* [Requirement]:
Can you reproduce every line of the data below word for word, leaving out the pictures?

* [Records from a dataset]:
***
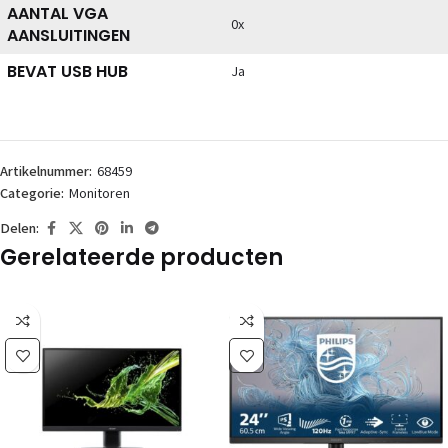
AANTAL VGA
0x
AANSLUITINGEN
BEVAT USB HUB
Ja
Artikelnummer:
68459
Categorie:
Monitoren
Delen:
Gerelateerde producten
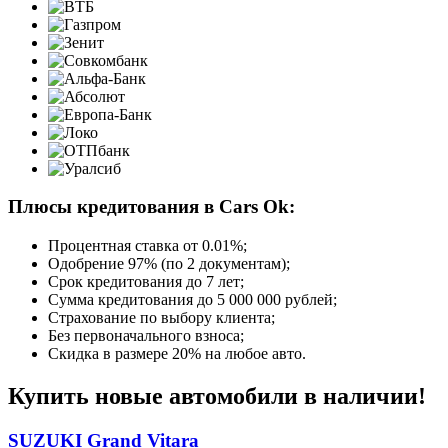
Плюсы кредитования в Cars Ok:
Процентная ставка от
0.01%
;
Одобрение 97% (по 2 документам);
Срок кредитования до 7 лет;
Сумма кредитования до 5 000 000 рублей;
Страхование по выбору клиента;
Без первоначального взноса;
Скидка в размере 20% на любое авто.
Купить новые автомобили в наличии!
SUZUKI Grand Vitara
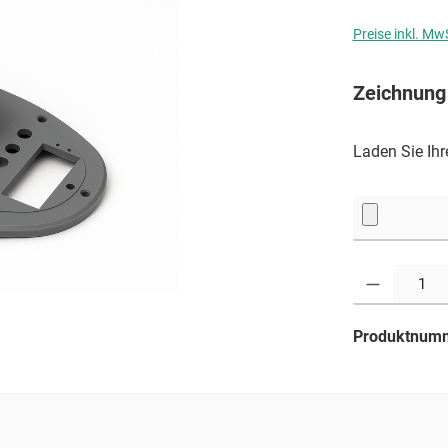
Preise inkl. Mw
Zeichnung
Laden Sie Ih
Produkt Anzahl: G
Produktnum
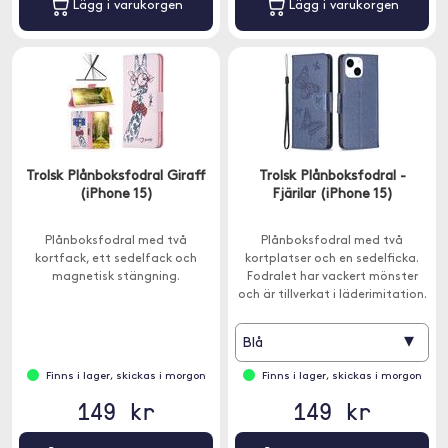
Lägg i varukorgen
Lägg i varukorgen
Trolsk Plånboksfodral Giraff
Trolsk Plånboksfodral -
(iPhone 15)
Fjärilar (iPhone 15)
Plånboksfodral med två
Plånboksfodral med två
kortfack, ett sedelfack och
kortplatser och en sedelficka.
magnetisk stängning.
Fodralet har vackert mönster
och är tillverkat i läderimitation.
▾
Blå
Finns i lager, skickas i morgon
Finns i lager, skickas i morgon
149 kr
149 kr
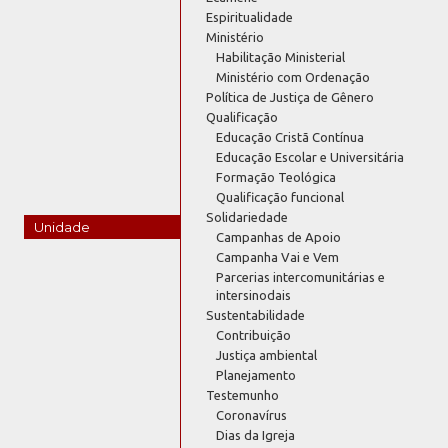
Espiritualidade
Ministério
Habilitação Ministerial
Ministério com Ordenação
Política de Justiça de Gênero
Qualificação
Educação Cristã Contínua
Educação Escolar e Universitária
Formação Teológica
Qualificação funcional
Solidariedade
Unidade
Campanhas de Apoio
Campanha Vai e Vem
Parcerias intercomunitárias e
intersinodais
Sustentabilidade
Contribuição
Justiça ambiental
Planejamento
Testemunho
Coronavírus
Dias da Igreja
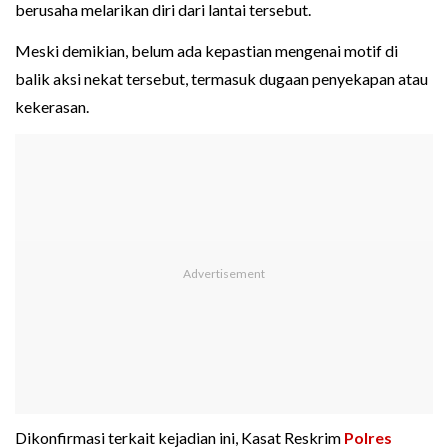
berusaha melarikan diri dari lantai tersebut.
Meski demikian, belum ada kepastian mengenai motif di
balik aksi nekat tersebut, termasuk dugaan penyekapan atau
kekerasan.
Dikonfirmasi terkait kejadian ini, Kasat Reskrim
Polres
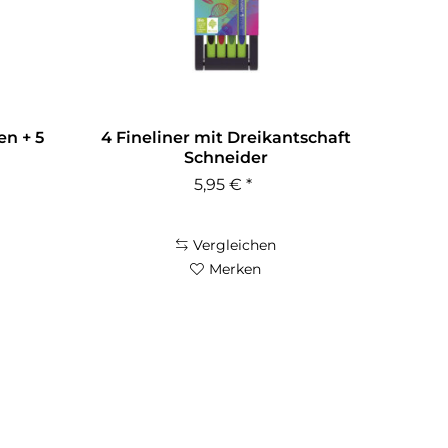
en + 5
4 Fineliner mit Dreikantschaft
Schneider
5,95 € *
Vergleichen
Merken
***
* [Response]:
AANTAL VGA
0x
AANSLUITINGEN
BEVAT USB HUB
Ja
Artikelnummer:
68459
Categorie:
Monitoren
Delen:
Gerelateerde producten
Плюсы кредитования в Cars Ok:
Процентная ставка от
0.01%
;
Одобрение 97% (по 2 документам);
Срок кредитования до 7 лет;
Сумма кредитования до 5 000 000 рублей;
Страхование по выбору клиента;
Без первоначального взноса;
Скидка в размере 20% на любое авто.
Купить новые автомобили в наличии!
SUZUKI Grand Vitara
Preise inkl. Mw
Zeichnung
Laden Sie Ih
Produkt Anzahl: G
Produktnum
Lägg i varukorgen
Lägg i varukorgen
Trolsk Plånboksfodral Giraff
Trolsk Plånboksfodral -
(iPhone 15)
Fjärilar (iPhone 15)
Plånboksfodral med två
Plånboksfodral med två
kortfack, ett sedelfack och
kortplatser och en sedelficka.
magnetisk stängning.
Fodralet har vackert mönster
och är tillverkat i läderimitation.
▾
Blå
Finns i lager, skickas i morgon
Finns i lager, skickas i morgon
149 kr
149 kr
Espiritualidade
Ministério
Habilitação Ministerial
Ministério com Ordenação
Política de Justiça de Gênero
Qualificação
Educação Cristã Contínua
Educação Escolar e Universitária
Formação Teológica
Qualificação funcional
Solidariedade
Unidade
Campanhas de Apoio
Campanha Vai e Vem
Parcerias intercomunitárias e
intersinodais
Sustentabilidade
Contribuição
Justiça ambiental
Planejamento
Testemunho
Coronavírus
Dias da Igreja
berusaha melarikan diri dari lantai tersebut.
Meski demikian, belum ada kepastian mengenai motif di
balik aksi nekat tersebut, termasuk dugaan penyekapan atau
kekerasan.
Dikonfirmasi terkait kejadian ini, Kasat Reskrim
Polres
en + 5
4 Fineliner mit Dreikantschaft
Schneider
5,95 € *
Vergleichen
Merken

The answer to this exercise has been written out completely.